One of those introductions was to Frank Cahouet, the CEO of Mellon Bank. Mellon and Cahouet had been a longtime client of Goldman and Flowers. For instance, in April 1997, Mellon hired Goldman to sell its corporate trust business. Then, in October 1997, Mellon hired Goldman to represent the bank in an unfriendly $18 billion bid to acquire CoreStates Financial, another Pennsylvania bank (Goldman’s principles about not representing hostile bidders having once again fallen by the wayside apparently). When CoreStates rejected Mellon’s offer, Mellon dropped its bid. Early in 1998, Flowers arranged for a meeting between Corzine and Cahouet. To Corzine, the potential combination of Goldman and Mellon made tremendous sense. Mellon had no investment banking business (so no overlap) and a huge asset management business (one of the key areas in which Goldman was looking to grow) plus a commercial banking business that would allow Goldman access to a steady form of cheap financing from customer deposits. Mellon also had a nascent prime brokerage business, which provided brokerage services to hedge funds and other large institutional investors, another area that Goldman was also looking to build. In many ways, a combination with Mellon made tremendous sense for Goldman—at least on paper. “It was one meeting,” Corzine said. “I was more enthusiastic about that, though, than any of the others. If we ha
d been able to get through the ‘King of the Hill’ stuff, maybe it could have gotten done. But that wasn’t happening with Frank and so it really wasn’t going anywhere. I think it got deeply exaggerated by some of the folks who wanted to use it as another excuse to say I didn’t know what I was doing.” Corzine told Paulson about the meeting, told him it was “very preliminary” but that it “made a lot of sense” and that he thought he and Cahouet would be co-CEOs and Paulson would have the “much bigger role” of being head of the combined firms’ commercial and investment banking businesses.

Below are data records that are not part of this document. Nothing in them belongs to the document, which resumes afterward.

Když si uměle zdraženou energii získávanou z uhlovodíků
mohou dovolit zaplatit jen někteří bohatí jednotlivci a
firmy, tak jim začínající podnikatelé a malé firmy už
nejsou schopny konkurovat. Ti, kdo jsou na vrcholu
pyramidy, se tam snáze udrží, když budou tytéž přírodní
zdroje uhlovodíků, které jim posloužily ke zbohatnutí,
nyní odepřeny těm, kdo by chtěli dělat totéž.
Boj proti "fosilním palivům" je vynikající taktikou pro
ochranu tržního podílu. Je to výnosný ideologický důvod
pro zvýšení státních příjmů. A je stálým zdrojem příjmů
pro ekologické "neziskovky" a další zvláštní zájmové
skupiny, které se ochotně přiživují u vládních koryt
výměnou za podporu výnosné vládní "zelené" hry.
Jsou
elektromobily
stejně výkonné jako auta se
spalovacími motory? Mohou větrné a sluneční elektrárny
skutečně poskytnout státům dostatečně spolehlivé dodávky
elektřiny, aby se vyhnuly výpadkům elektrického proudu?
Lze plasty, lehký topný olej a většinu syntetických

From Paulson’s perspective, Corzine’s “one meeting” with Cahouet was actually something more. Paulson worried that perhaps Corzine had already started negotiations to put the two firms together. Then, “after he was pretty far along he said something to me,” Paulson said, “and then he said he wanted Chris Flowers to talk with me about it.” Flowers, whom Paulson described as “incredibly commercial, really bright, and quite straightforward,” had an amazing message for Paulson. “Chris had explained to me that my stock would be worth $850 million after we got done [with the merger],” he recalled. “I remember they thought that would really do the trick.” After his meeting with Flowers about the deal, Paulson said he spoke with Corzine and raised some objections—particularly that he thought Corzine might be getting ahead of himself—and that if he was going to have another meeting with Cahouet, Paulson wanted to be there.

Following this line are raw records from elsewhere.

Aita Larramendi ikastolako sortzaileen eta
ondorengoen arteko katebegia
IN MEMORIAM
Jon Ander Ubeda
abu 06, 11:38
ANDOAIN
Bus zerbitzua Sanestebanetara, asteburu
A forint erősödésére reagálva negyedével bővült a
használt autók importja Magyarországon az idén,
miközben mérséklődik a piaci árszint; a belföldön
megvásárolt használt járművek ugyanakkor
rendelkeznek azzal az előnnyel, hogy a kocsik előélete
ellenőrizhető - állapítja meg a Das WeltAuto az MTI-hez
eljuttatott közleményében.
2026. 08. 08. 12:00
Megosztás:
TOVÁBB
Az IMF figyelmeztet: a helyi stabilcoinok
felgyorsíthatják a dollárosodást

But Corzine told him he was just getting to know Cahouet and wanted to do the next meeting by himself. He told Paulson he wasn’t going to get into any details, he was just going to listen and take notes. Paulson wasn’t happy about Corzine’s decision, but Corzine was the CEO. What could he do? After Corzine had the second meeting with Cahouet, Paulson asked him how it went and what had transpired. “Well,” Corzine told him, “I just listened. I didn’t get any details.” Then Paulson called Flowers—“a heat-seeking missile looking for the money,” he said—and asked him to come by and see him that day, which happened to be a Sunday. Flowers told Paulson that Corzine had made a merger proposal to Cahouet, including specifics on the economics of the deal, the exchange ratio, and who would be leading which business units. “I got angry,” Paulson said.